Pistons to Blades : Small Gas Turbine Developments by the Rover Company
by Mark C S Barnard
“This book is intended as a tribute to a group of engineers whose praise was rarely sung—more usual were reprimands for getting home late, spoiling the weekend or even, occasionally, being out all night.”
A gas turbine-powered Bentley in the late 1940s? Could have happened! The background to this book is the swap of Rover’s jet engine work for Rolls-Royce’s Meteor tank engine program in 1943. The Rover car company had gotten a head start in the development of gas turbines when Frank Whittle was in the early development stages of his revolutionary jet engine. Even though the swap with Rolls-Royce meant, in practical terms, the end of Rover’s interests in areo work, the company continued to explore applications for small, efficient gas turbines. The author was in that Rover team of people and here records subsequent developments up into the 1960s.
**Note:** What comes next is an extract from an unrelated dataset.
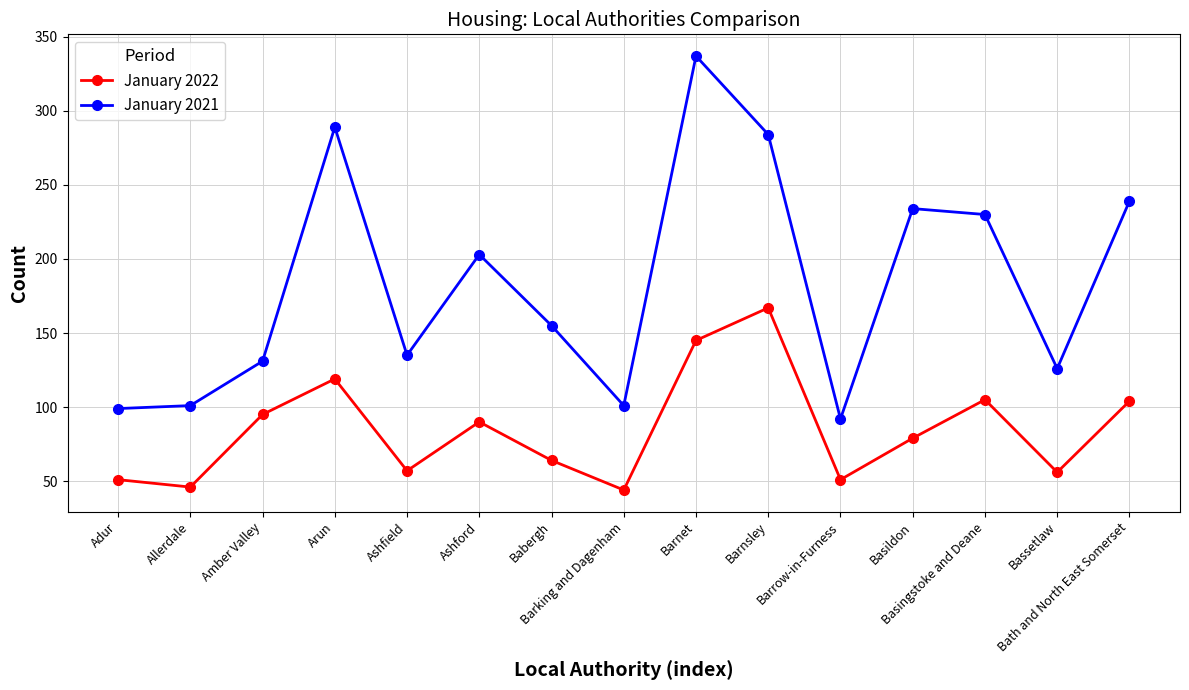

What is the maximum value for January 2021?

337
Immediately after World War Two Rover embarked upon small gas turbine development for automotive use, probably the first in the world to do so. By 1950 Rover had developed a 150 hp turbine that was used to power the pedestrian Rover P4 sedan that was highly modified as a two-seater. Pioneering new ground, all the problems that are now well known such as cost, poor throttle response, poor fuel economy and developing heat exchangers, were just some of the hurdles to be overcome.
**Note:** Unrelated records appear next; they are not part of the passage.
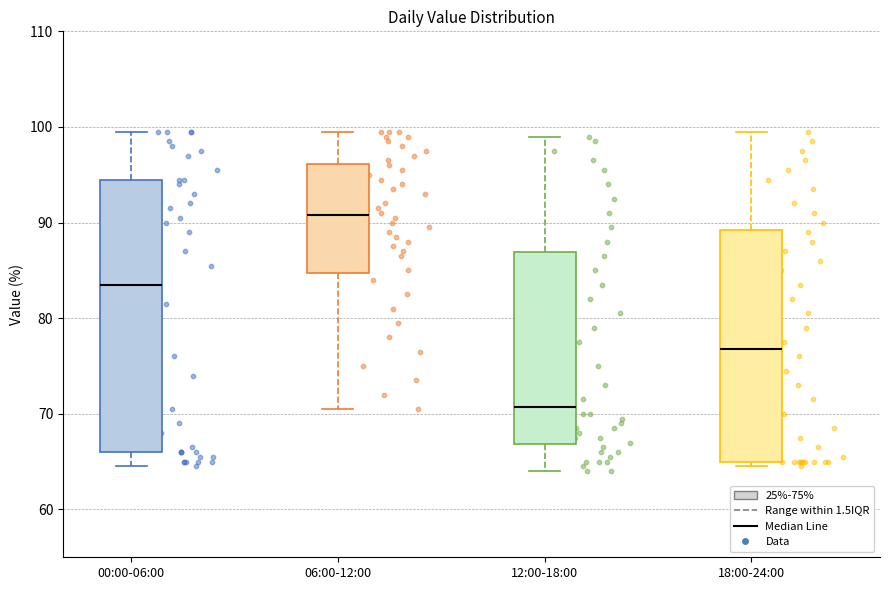

Reading left to right, transcribe this box plot: for each box, give where its median line is, the range the box spans, and where its two whiskers end, as read against the y-axis. The values are not printed on the chart, so give them approximately, as read against the axis.

00:00-06:00: median 84, box 66 to 95, whiskers 65 to 100
06:00-12:00: median 91, box 85 to 96, whiskers 71 to 100
12:00-18:00: median 71, box 67 to 87, whiskers 64 to 99
18:00-24:00: median 77, box 65 to 89, whiskers 65 (just below the box's lower edge) to 100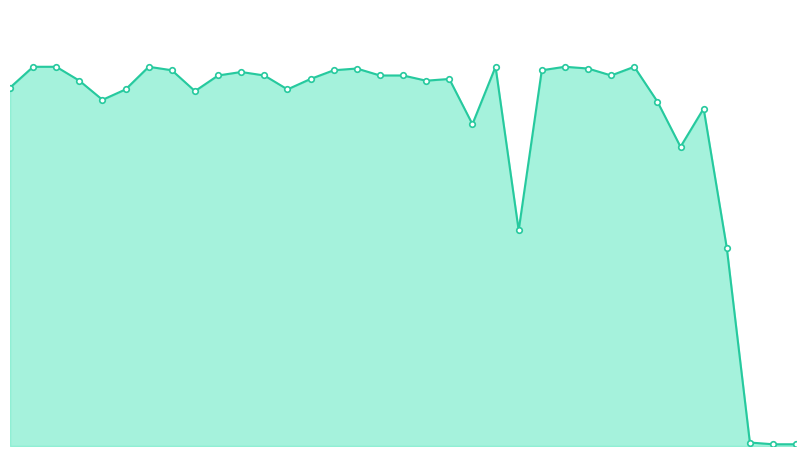

What is the value of the 35th point from the left?

1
This excellent book offers fascinating insight as to how these problems were first discovered and then overcome. It could be argued that some of these issues were never satisfactorily fixed, not by Rover and not by anyone else. Despite spending several decades dinking around with gas turbines, the market place was not ready. One gets the impression from reading the book that Rover came agonizingly close to making a marketing success of their small turbine engines but then found themselves falling short due to a number of factors including cost, fuel consumption, or reliability. Every imaginable application was tried including cars, racecars, boats, trucks, fire pumps, trains, small aircraft, and Auxiliary Power Units for Vulcan bombers. Some of the foregoing offered a modicum of commercial success but the majority of proposals never went beyond the prototype stage. I found it fascinating to read that the fire pump application was hand-cranked, surely a first for a gas turbine!
Two of the seven Appendices are devoted to other companies that delved into automotive gas turbines such as Chrysler’s turbine car and Fiat’s Turbina. Numerous photographs and cutaway line drawings are used to illustrate the topic. This book is number 34 in the Rolls-Royce Heritage Trust’s Historical Series and was inspired by no. 22, Vikings at Waterloo which dealt with Whittle and Rover’s jet engine work. As all their books, it represents fabulous value for money. And it’s a great read!
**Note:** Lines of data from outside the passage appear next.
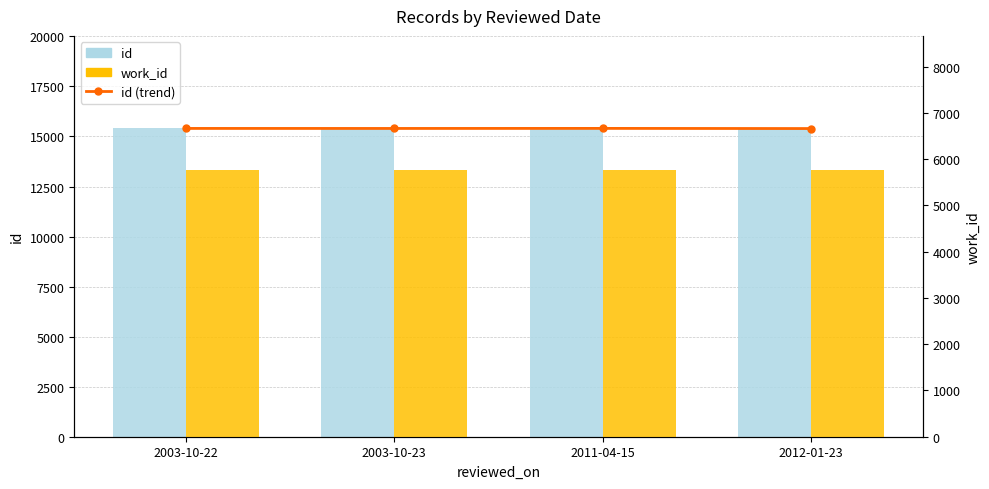

List the labels in order of id value, smallest first.

2012-01-23, 2003-10-23, 2003-10-22, 2011-04-15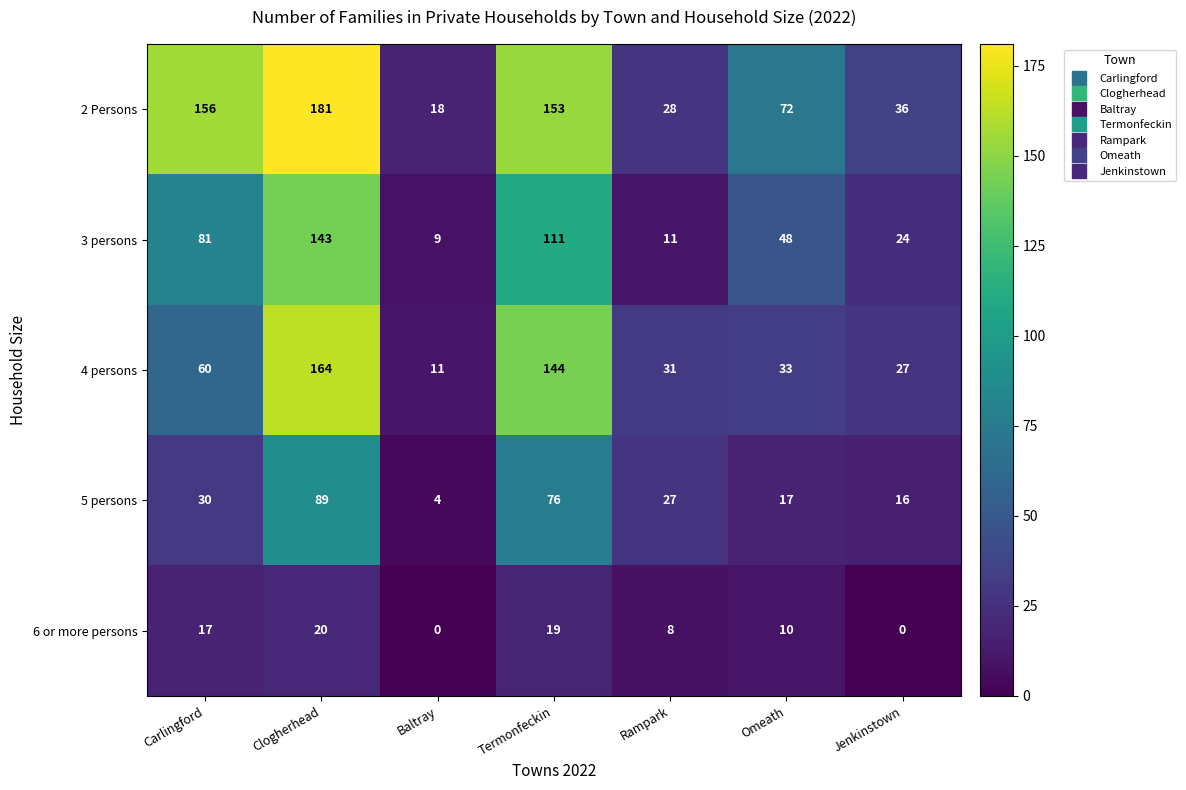

At which label is 5 persons closest to 46?

Carlingford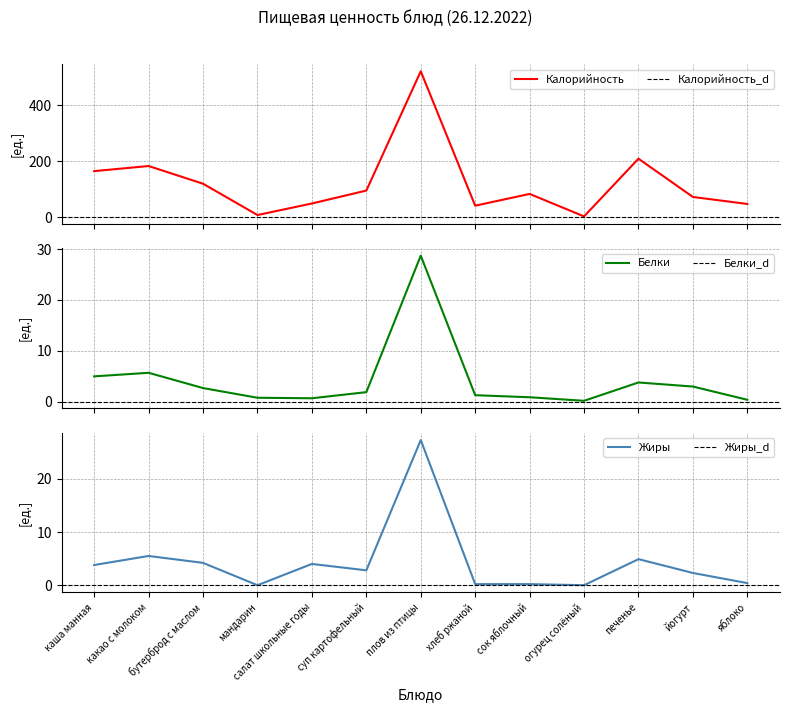

Reading right to left, list all the values displayed in this chart.

Калорийность: яблоко=47.0	йогурт=72.0	печенье=208.5	огурец солёный=2.6	сок яблочный=82.8	хлеб ржаной=40.8	плов из птицы=520.5	суп картофельный=94.8	салат школьные годы=48.7	мандарин=7.5	бутерброд с маслом=119.2	какао с молоком=182.4	каша манная=164.2
Белки: яблоко=0.4	йогурт=3.0	печенье=3.8	огурец солёный=0.2	сок яблочный=0.9	хлеб ржаной=1.3	плов из птицы=28.7	суп картофельный=1.9	салат школьные годы=0.7	мандарин=0.8	бутерброд с маслом=2.7	какао с молоком=5.7	каша манная=5.0
Жиры: яблоко=0.4	йогурт=2.3	печенье=4.9	огурец солёный=0.0	сок яблочный=0.2	хлеб ржаной=0.2	плов из птицы=27.3	суп картофельный=2.8	салат школьные годы=4.0	мандарин=0.0	бутерброд с маслом=4.2	какао с молоком=5.5	каша манная=3.8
Copyright 2010, Graham White/Sabu Advani (speedreaders.info)
Reviewer White is a published author in the field of aero engine history and collects and restores piston engines. They vie for his ministrations next to a concurs-condition 1935 Rolls-Royce Phantom II.
Worked at Solihull on the Gas Turbine Project as a fitter. Great teamwork and people. As Mark said in his forward we all worked long hours with evening and weekend working to make the project a success the norm.